Dominer le secteur ne passera donc plus par la fusion de vos activités avec celles d'autres géants traditionnels?

Nous devons être capables de créer des «success stories» similaires au sein d'un groupe comme Coty. C'est possible, regardez notre marque Cover Girl qui reste la préférée de la génération des «Millenials». Et puis, ne nous cachons pas les yeux. Pour toutes ces jeunes marques, dépasser les 500 millions de ventes reste très difficile, sans infrastructure conséquente. Il leur faut alors soit passer par des distributeurs pour aller sur d'autres continents soit être rachetées par un grand groupe.

P.-A.SA.

(TDG)

Créé: 03.10.2017, 20h02

Coty en chiffres

Chiffre d'affaire total du groupe:
Plus de 9 milliards de dollars. Dix-huit fois l'activité affichée il y a dix ans.

. Numéro trois du marché mondial de la beauté:
Numéro un mondial des parfums, avec une activité atteignant le double du numéro deux. Numéro deux des soins capillaires professionnels, numéro trois des cosmétiques.

Trois divisions:
Parfums: siège à Paris, 2,8 milliards de dollars de chiffre d'affaires annuels. La moitié de l'activité provient des parfums de P&G, auparavant gérés de Genève.
Produits de beauté grand public: siège à New York, 4,3 milliards de ventes annuelles. La moitié de l'activité provient de P&G et était gérée aux Etats-Unis.
Produits pour salons de coiffure et de beauté: siège à Genève, 1,8 milliards d'activité. 85% de l'activité provient de P&G, le reste venant de l'ancien Coty (essentiellement les vernis pour salons de manucure OPI).

Genève emploie 600 personnes et pilote:
- La division produits de beauté pour professionnels (4'000 collaborateurs dans le monde)
- la chaîne d'approvisionnement au niveau mondial (10'000 collaborateurs dans le monde)
- la distribution dans les «duty free»
- la direction commerciale pour toute l'Europe...

Global Design Education Manager

On trouve de tout dans une multinationale de 20'000 employés dédiée aux cosmétiques. Et bien difficile de comprendre les titres et les affectations de chacun. Exemple.

Rencontrée mardi au siège de Coty à Genève, Orlane Dibetta est «global design education manager». Autrement dit, elle s'occupe de trouver les nouvelles coupes qui orneront les revues promotionnelles et les posters proposés aux salons de coiffures.
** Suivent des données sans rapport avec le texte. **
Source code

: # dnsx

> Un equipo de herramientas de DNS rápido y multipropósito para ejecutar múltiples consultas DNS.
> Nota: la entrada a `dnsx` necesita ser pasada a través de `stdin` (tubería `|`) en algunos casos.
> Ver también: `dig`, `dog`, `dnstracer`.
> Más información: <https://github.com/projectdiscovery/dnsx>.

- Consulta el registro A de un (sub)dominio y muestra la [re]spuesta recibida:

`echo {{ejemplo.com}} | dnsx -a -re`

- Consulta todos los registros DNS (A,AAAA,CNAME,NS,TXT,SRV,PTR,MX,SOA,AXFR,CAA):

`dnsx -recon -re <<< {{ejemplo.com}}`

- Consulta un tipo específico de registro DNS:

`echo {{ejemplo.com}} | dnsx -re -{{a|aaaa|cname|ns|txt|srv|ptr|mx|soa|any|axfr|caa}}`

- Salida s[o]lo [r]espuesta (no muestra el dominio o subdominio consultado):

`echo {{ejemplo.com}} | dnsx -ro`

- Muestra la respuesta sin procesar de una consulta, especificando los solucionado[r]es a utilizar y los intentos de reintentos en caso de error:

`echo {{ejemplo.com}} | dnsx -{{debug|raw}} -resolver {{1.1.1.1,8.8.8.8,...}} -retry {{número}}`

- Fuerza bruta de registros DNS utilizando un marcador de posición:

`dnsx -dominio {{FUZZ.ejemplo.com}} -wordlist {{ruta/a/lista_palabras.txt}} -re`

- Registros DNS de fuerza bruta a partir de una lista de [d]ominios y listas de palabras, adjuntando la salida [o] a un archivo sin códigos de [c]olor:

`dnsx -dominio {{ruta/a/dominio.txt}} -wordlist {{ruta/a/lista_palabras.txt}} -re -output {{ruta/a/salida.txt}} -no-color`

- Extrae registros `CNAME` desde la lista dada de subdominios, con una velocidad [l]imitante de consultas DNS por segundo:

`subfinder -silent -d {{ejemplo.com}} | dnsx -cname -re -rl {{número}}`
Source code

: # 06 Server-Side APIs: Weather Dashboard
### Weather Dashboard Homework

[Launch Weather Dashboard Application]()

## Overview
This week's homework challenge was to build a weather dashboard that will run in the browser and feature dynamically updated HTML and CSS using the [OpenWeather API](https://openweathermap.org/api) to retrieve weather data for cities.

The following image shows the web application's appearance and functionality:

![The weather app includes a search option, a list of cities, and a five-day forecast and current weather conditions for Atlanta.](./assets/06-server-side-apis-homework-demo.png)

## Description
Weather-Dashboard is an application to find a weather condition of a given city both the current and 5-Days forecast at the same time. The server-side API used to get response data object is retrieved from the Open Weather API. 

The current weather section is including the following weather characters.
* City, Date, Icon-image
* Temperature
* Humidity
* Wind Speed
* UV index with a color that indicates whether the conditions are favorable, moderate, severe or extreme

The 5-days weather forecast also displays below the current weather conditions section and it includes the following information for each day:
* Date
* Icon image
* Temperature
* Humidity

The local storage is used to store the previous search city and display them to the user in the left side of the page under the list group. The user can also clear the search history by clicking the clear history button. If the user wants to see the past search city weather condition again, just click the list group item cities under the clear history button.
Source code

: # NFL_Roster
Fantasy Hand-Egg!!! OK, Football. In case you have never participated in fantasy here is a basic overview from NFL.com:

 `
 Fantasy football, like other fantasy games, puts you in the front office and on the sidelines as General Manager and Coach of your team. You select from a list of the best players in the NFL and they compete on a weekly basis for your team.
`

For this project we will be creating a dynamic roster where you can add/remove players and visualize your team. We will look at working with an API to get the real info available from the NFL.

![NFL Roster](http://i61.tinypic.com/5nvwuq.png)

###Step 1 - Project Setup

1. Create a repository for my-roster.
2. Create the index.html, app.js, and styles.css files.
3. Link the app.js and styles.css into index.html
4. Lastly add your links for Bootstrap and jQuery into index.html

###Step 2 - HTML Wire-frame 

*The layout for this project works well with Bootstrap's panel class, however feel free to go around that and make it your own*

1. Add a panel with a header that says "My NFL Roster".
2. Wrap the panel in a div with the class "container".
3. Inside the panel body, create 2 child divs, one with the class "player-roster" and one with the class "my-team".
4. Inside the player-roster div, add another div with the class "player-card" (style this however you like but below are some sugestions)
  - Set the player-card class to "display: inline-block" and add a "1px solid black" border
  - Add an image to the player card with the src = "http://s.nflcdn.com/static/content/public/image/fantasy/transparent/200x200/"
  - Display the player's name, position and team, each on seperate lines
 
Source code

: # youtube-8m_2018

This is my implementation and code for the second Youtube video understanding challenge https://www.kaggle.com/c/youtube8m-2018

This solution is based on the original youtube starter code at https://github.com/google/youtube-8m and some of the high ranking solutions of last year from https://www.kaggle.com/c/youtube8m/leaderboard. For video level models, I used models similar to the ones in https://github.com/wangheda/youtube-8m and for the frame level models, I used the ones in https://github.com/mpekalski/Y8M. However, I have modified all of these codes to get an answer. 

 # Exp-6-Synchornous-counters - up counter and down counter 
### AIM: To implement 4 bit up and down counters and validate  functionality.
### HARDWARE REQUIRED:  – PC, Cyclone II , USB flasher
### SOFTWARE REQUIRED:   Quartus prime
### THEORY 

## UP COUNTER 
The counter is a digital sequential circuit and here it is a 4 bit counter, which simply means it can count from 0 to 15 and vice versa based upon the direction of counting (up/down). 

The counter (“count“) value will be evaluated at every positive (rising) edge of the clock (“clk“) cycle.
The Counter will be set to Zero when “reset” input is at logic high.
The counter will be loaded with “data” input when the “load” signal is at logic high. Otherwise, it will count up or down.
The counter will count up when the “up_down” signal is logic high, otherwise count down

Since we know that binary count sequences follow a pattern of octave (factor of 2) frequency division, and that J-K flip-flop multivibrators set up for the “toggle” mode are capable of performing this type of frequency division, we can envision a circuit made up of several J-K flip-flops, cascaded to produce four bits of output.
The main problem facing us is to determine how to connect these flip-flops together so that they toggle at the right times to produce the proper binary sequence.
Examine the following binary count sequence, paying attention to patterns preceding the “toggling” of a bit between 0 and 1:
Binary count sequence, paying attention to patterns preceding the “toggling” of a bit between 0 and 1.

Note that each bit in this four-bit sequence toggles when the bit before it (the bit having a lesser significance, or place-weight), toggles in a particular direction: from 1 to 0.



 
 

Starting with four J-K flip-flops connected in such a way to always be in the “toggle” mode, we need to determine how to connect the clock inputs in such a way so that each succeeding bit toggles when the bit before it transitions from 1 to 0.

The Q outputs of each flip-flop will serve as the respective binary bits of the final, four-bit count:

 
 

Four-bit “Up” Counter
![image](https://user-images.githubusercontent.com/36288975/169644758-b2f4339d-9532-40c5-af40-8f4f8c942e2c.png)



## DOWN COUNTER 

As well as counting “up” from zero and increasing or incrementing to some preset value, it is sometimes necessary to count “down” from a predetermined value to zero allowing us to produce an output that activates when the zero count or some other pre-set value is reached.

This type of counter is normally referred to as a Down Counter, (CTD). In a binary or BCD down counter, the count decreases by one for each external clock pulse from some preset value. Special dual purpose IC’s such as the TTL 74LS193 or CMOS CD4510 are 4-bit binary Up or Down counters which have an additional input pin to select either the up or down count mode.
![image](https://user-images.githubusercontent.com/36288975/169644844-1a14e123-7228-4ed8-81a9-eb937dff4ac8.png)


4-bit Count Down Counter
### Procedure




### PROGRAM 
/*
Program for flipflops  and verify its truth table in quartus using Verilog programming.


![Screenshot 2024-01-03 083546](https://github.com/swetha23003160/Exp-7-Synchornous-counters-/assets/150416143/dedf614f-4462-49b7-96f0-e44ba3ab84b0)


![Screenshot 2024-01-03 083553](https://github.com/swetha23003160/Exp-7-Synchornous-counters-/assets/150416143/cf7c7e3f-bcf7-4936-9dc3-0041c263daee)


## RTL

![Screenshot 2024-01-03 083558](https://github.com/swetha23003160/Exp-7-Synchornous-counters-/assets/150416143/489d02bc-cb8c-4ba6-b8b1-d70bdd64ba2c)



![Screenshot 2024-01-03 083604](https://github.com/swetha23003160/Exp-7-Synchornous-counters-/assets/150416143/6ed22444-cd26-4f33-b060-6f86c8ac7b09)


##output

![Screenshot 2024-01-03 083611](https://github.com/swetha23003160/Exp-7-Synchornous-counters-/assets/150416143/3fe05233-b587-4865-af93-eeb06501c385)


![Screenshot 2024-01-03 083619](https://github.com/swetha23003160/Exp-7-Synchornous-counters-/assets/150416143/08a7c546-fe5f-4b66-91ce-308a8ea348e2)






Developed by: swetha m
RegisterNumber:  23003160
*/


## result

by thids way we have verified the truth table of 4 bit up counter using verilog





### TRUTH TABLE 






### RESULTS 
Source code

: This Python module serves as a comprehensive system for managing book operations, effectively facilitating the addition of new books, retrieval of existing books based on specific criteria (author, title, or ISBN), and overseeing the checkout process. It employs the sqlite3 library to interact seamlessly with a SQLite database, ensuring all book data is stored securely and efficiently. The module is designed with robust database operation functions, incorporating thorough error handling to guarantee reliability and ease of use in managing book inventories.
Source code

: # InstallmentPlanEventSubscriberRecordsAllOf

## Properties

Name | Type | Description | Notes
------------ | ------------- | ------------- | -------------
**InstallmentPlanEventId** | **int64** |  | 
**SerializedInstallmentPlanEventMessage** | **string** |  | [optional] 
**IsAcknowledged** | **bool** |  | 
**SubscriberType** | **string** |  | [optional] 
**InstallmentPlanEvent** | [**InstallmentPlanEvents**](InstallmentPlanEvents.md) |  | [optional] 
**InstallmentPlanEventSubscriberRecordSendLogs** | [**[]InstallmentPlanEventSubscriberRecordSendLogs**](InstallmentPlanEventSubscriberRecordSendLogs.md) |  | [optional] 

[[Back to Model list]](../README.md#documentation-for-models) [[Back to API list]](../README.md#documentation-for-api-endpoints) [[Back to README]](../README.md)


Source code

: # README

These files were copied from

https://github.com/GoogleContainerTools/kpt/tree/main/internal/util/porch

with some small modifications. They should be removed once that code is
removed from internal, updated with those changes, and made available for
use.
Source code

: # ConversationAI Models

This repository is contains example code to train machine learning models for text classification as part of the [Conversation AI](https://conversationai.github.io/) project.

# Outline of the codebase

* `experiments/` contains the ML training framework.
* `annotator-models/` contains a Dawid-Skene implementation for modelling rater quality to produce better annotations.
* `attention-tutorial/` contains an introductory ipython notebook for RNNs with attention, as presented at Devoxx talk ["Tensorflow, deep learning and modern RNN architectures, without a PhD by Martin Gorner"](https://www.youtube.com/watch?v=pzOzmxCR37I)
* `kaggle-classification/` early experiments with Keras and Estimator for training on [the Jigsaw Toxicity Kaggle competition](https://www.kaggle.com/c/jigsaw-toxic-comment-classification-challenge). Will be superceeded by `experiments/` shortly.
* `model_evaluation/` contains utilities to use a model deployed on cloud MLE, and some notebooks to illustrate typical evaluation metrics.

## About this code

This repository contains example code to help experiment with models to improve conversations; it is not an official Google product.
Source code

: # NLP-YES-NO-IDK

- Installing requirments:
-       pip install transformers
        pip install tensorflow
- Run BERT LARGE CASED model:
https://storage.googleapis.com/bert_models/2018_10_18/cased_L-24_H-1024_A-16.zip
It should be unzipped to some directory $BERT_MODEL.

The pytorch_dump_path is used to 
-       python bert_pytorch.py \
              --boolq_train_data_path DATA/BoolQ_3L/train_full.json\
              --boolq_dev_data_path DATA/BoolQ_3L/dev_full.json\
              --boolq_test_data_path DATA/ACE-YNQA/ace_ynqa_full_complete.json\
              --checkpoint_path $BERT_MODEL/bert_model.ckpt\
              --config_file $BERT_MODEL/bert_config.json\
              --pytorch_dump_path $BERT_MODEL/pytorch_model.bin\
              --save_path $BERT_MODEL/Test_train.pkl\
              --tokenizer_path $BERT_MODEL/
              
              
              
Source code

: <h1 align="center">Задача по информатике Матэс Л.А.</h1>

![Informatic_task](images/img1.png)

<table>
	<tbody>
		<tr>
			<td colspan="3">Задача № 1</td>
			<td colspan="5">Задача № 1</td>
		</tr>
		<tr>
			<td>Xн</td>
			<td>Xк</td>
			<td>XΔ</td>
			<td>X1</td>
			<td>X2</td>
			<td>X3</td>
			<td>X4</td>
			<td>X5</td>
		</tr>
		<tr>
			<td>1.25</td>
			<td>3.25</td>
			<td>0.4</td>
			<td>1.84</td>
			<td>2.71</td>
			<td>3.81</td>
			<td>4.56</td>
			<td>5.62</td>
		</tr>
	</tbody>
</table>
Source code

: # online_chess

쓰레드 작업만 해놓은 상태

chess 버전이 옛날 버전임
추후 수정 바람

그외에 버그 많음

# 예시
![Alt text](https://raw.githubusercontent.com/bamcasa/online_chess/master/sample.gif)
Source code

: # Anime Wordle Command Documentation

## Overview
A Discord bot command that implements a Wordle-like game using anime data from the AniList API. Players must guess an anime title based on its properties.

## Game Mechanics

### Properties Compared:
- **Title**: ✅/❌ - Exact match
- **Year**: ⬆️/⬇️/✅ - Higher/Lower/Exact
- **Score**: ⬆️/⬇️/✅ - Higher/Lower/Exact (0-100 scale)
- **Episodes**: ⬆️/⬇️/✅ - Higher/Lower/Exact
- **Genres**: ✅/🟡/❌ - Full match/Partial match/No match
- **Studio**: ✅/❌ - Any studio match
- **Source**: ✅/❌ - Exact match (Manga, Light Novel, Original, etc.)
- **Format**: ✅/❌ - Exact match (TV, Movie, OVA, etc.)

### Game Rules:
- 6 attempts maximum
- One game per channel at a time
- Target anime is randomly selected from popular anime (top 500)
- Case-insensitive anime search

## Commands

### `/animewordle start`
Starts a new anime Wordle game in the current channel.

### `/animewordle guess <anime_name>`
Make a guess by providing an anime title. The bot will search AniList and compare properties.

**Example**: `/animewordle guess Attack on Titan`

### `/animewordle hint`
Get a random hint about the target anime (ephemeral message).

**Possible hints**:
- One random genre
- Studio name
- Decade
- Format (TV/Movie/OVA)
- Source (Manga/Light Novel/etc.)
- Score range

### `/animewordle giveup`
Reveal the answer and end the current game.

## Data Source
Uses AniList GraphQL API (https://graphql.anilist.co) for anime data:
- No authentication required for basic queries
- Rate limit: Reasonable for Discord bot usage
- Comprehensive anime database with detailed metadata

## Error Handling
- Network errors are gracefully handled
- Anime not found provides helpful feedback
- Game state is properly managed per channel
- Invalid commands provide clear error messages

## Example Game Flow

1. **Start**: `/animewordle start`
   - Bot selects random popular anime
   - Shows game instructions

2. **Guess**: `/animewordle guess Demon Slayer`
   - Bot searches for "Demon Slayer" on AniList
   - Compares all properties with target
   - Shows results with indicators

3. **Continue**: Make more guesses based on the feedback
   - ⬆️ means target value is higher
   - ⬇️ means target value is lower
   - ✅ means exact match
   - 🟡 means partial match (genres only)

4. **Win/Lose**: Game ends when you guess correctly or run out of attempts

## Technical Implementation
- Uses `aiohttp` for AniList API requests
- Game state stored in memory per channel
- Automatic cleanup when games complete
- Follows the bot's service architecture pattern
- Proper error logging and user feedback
Avec son équipe, elle s'occupe également d'imaginer les conseils – les «tutos» – qui permettront aux professionnels de réaliser ces coiffures. Du matériel promotionnel visant, bien sûr, à faire vendre les produits capillaires du groupe - les marques Sassoon Professional et Sebastian Professional en l'occurrence.

Originaire de Haute-Savoie, Orlane Dibetta a commencé comme simple coiffeuse, huit ans durant, dans un salon de Montpellier. Avant de travailler pour la chaîne branchée Toni and Guy, d'abord à Genève puis dans le reste du monde, dix ans durant. Elle finira par diriger le salon ouvert dans l'enceinte même de Procter & Gamble à Genève. Ses talents de vendeuses la feront par la suite intégrer la multinationale.